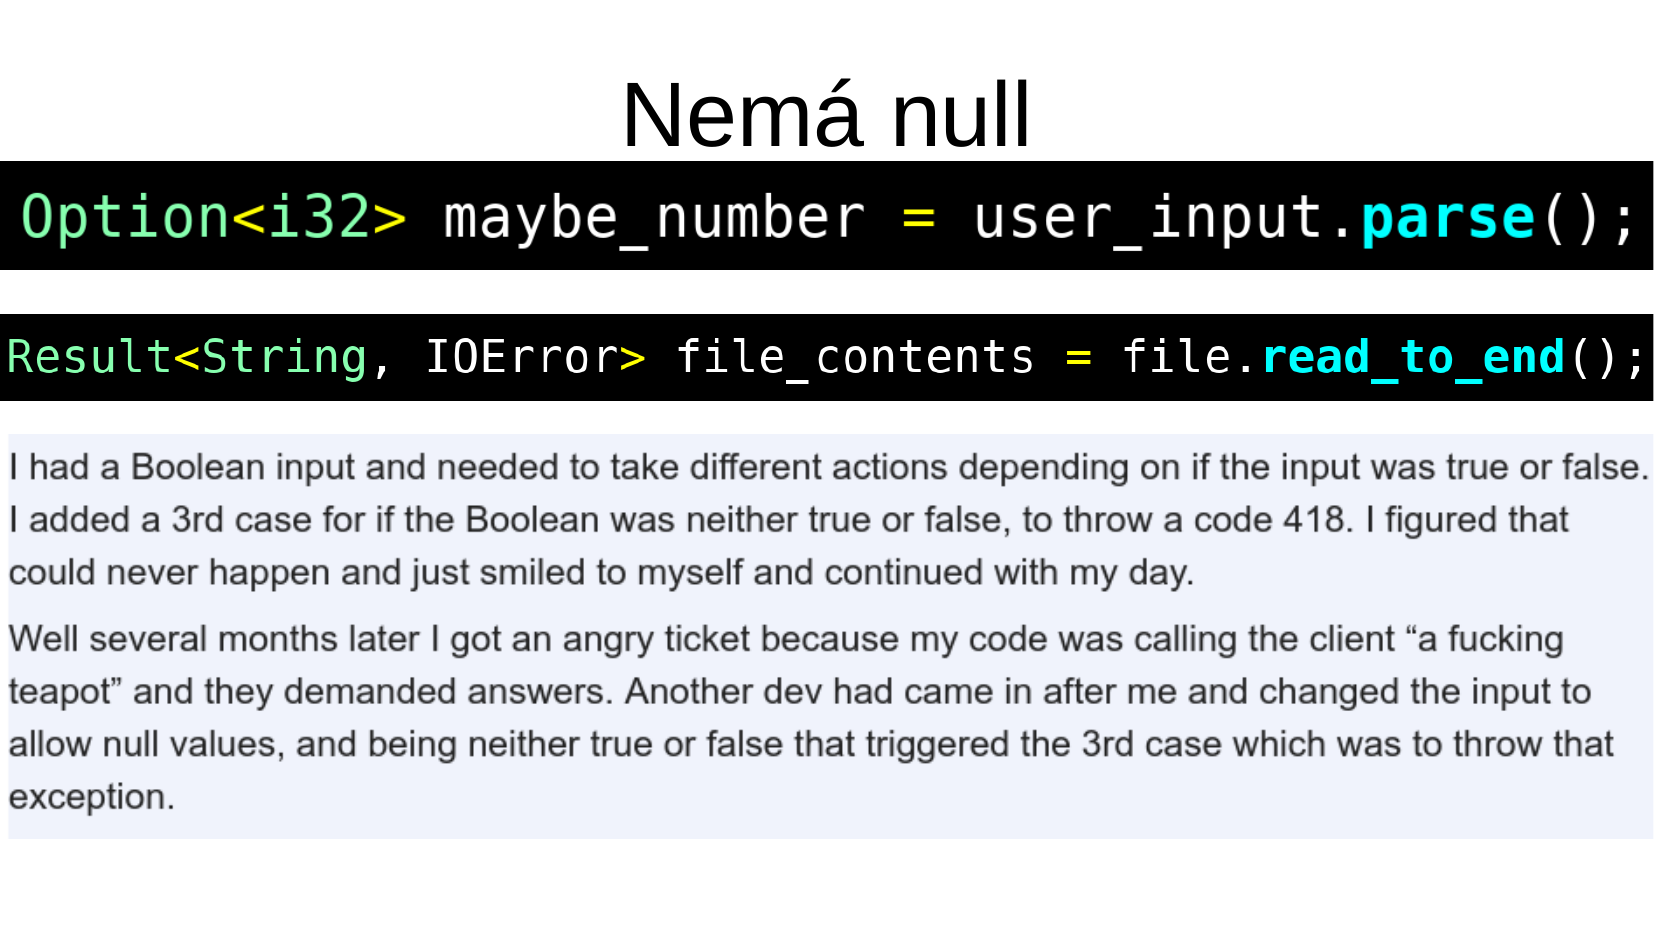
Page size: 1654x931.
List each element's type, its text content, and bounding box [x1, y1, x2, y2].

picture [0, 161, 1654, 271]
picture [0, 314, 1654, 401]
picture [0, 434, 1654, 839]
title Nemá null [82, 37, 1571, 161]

++++++++

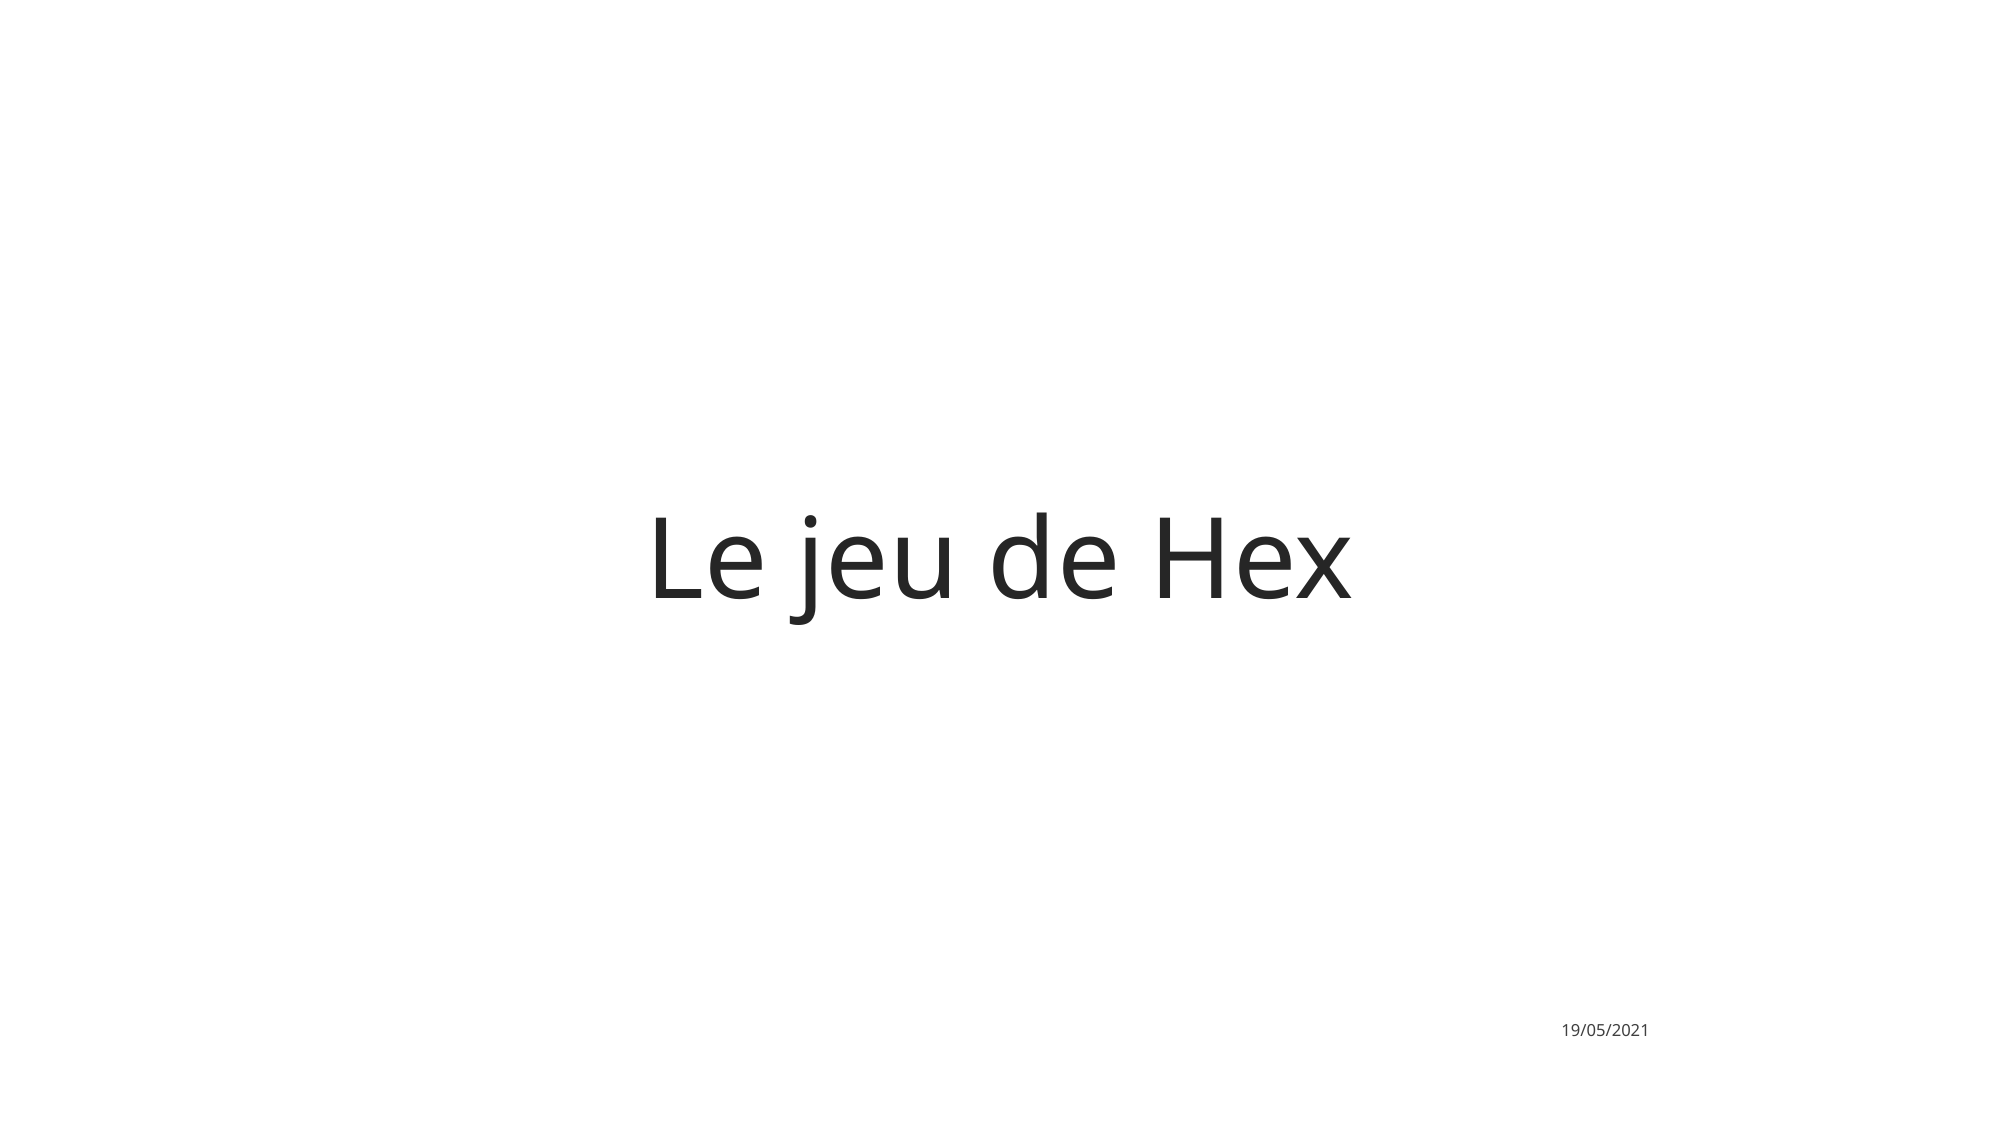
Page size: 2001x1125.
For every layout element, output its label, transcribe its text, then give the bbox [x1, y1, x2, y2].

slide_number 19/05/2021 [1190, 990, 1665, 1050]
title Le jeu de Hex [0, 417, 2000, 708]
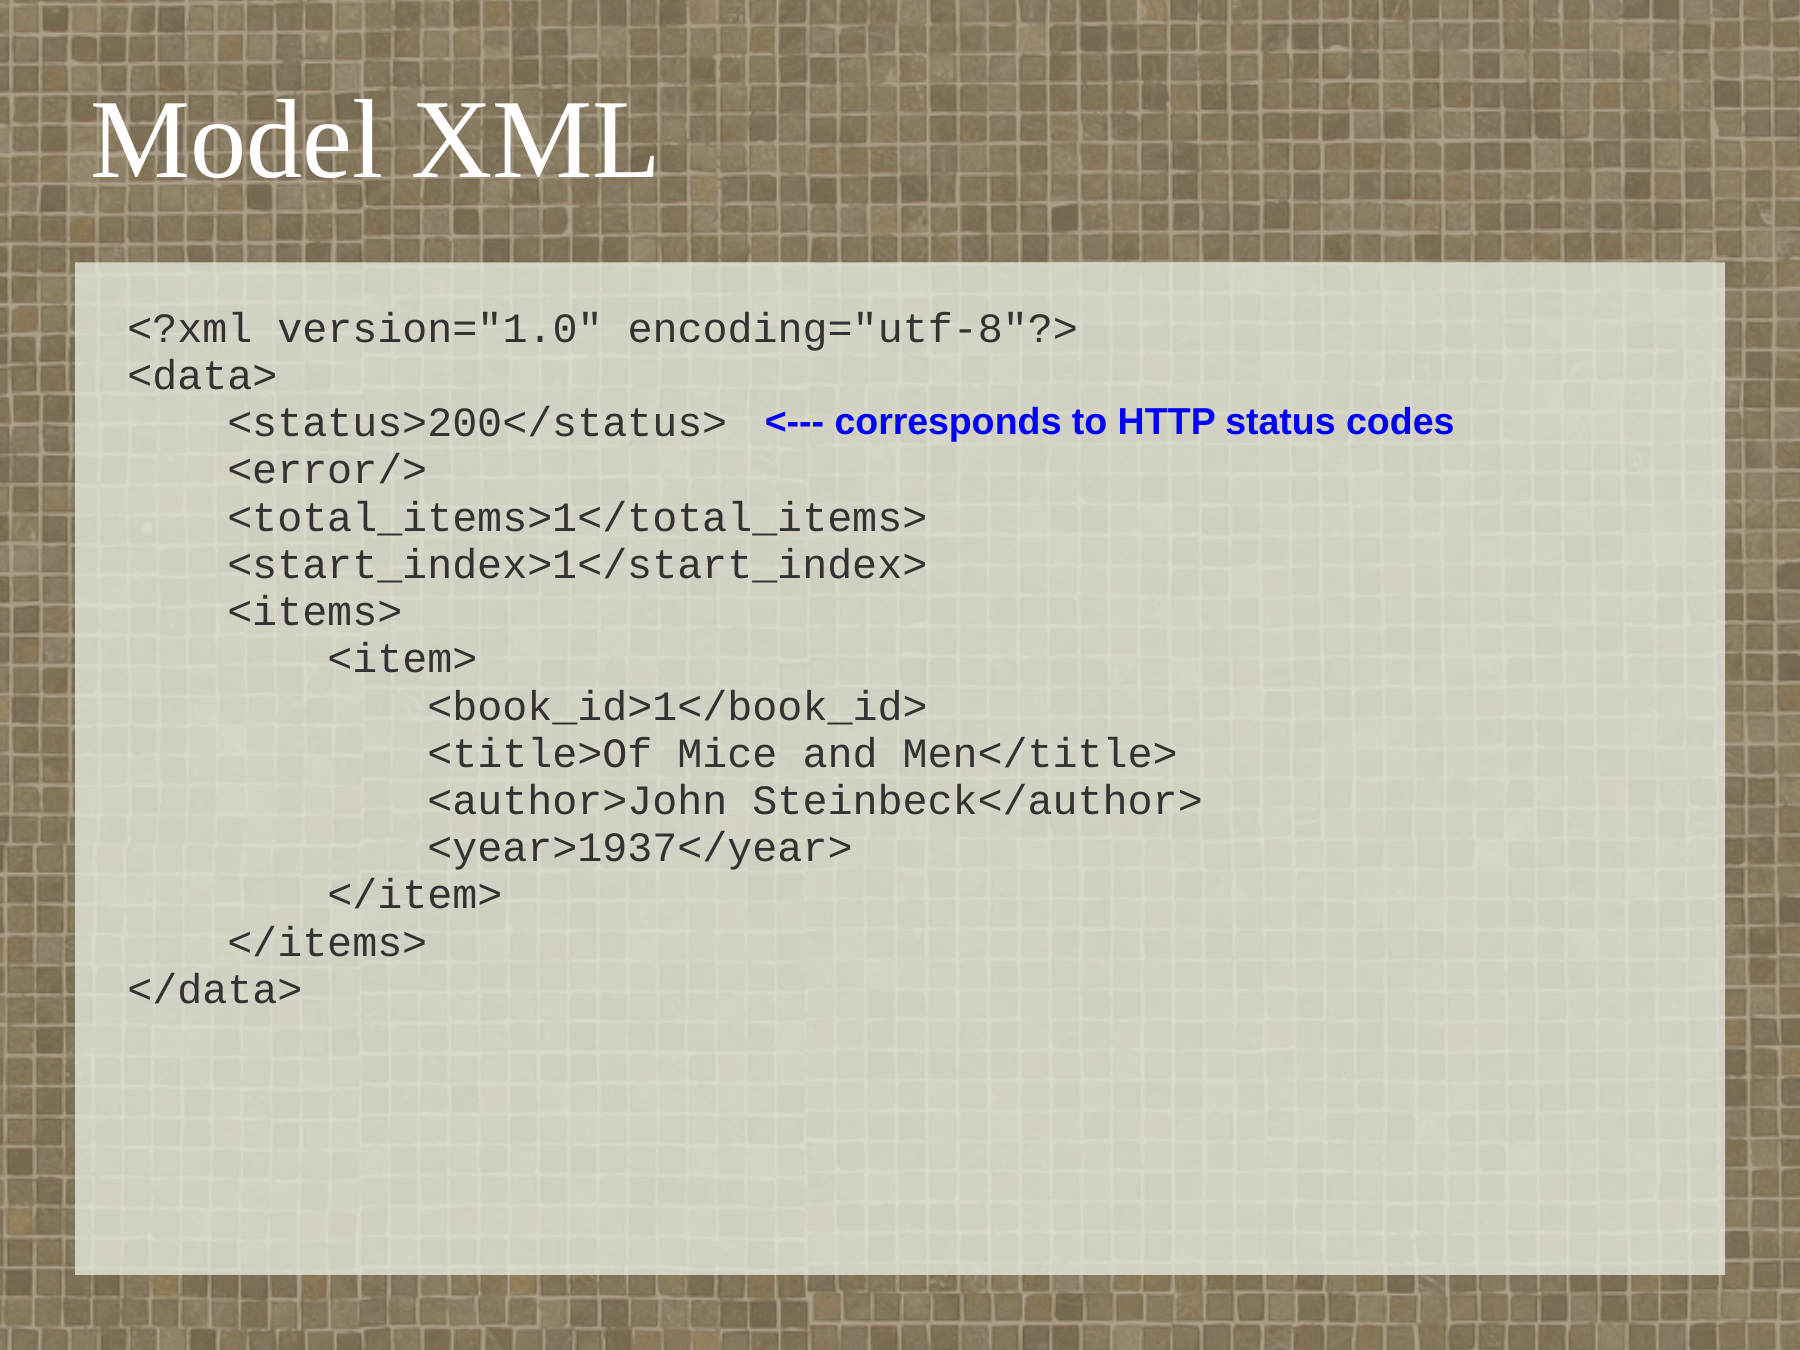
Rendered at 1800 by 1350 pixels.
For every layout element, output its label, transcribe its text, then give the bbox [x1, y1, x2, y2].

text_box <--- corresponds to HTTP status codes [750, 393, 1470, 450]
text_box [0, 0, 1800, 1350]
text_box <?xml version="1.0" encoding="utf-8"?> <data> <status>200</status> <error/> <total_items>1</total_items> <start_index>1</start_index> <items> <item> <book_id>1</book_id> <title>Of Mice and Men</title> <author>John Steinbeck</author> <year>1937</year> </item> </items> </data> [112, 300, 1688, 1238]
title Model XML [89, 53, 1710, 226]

++++++++

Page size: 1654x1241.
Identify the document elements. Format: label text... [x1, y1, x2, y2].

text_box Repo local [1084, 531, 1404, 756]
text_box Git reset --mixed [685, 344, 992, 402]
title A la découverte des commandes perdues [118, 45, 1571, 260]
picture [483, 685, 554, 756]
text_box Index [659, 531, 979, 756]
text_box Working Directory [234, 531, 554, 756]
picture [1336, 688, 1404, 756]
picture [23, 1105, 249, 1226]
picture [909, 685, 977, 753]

++++++++

Exercise goal.
Reproduce the lines of the records above without alteration, starting with the line that contains "Page size: 2001x1125." and continuing through the line that contains "title Model XML [89, 53, 1710, 226]", including both of those lines. Leave the pictures out of your answer.

Task solution.
Page size: 2001x1125.
For every layout element, output its label, transcribe its text, then give the bbox [x1, y1, x2, y2].

slide_number 19/05/2021 [1190, 990, 1665, 1050]
title Le jeu de Hex [0, 417, 2000, 708]
Rendered at 1800 by 1350 pixels.
For every layout element, output its label, transcribe its text, then give the bbox [x1, y1, x2, y2].

text_box <--- corresponds to HTTP status codes [750, 393, 1470, 450]
text_box [0, 0, 1800, 1350]
text_box <?xml version="1.0" encoding="utf-8"?> <data> <status>200</status> <error/> <total_items>1</total_items> <start_index>1</start_index> <items> <item> <book_id>1</book_id> <title>Of Mice and Men</title> <author>John Steinbeck</author> <year>1937</year> </item> </items> </data> [112, 300, 1688, 1238]
title Model XML [89, 53, 1710, 226]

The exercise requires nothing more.